吸血少女はハニーブラッドをご所望です(コミカライズ原作です)

「そ。十七のときかなぁ……とにかく親が(ろく)でもなくてさ。生活費とかままならなくて、高校も通えなくなったから。家を出たんだ」

 急に自分の表情が凝り固まった。スグルくんは、なんでもないことのように、穏やかな口調で述べている。

 彼にとってはたった五、六年前のことだろうに。遠い目をして淡々と辛い日々を語ってくれた。

 スグルくんの父親は十年ほど前に他所(よそ)に愛人を作って離婚しており、母子家庭で、それこそ生活保護を受けなければやっていけない環境で育ったらしい。

 なのに母親はいつしか精神に異常をきたすようになり、昼間からアルコールを摂る生活が染み付いていたと言う。

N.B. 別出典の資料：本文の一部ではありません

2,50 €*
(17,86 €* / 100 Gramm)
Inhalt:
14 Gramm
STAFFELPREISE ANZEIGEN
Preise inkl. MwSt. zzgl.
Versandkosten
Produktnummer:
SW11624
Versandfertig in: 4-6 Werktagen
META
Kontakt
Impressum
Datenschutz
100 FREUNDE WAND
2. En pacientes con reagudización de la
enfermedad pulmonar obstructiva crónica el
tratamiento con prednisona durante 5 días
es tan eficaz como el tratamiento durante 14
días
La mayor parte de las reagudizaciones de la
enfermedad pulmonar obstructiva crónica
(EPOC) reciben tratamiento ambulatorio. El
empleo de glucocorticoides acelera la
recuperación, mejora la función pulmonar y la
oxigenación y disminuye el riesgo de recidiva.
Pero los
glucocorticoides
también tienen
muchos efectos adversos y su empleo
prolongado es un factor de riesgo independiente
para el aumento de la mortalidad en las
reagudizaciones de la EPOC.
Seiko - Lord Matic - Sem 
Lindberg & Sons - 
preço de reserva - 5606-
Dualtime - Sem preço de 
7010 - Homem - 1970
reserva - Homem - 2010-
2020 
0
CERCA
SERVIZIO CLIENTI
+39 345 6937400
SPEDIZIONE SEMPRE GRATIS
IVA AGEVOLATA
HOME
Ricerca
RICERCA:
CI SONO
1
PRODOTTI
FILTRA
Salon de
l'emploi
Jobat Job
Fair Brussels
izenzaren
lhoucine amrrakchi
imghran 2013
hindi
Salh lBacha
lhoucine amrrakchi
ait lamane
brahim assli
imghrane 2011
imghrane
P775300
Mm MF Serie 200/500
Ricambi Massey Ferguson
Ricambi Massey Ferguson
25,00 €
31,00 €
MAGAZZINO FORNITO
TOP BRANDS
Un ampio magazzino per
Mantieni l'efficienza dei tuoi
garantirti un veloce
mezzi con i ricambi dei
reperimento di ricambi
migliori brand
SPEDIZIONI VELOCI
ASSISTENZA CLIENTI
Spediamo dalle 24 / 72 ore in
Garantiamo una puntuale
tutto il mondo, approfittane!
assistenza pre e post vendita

 生活苦でまともに学校へも通えなくなり、彼は全財産を手に家を飛び出したそうだ。

「全財産って言っても、たかが知れてるんだけどね。最初の一週間はネカフェとかで寝泊りしてたんだけど、なんせ貧乏だからさ。そのうち公園で寝るようになって」
「……そう、なんだ」

 それで家なき子だったわけか……。

「そういうホームレスの生活をしていたときにね。夜の歓楽街でリリーさんを見つけたんだ。毎晩綺麗なドレスを着ている彼女は、僕とは別世界の住人で……すごく眩しかった」

 スグルくんはフッと目を細めて笑い、物憂い吐息をついた。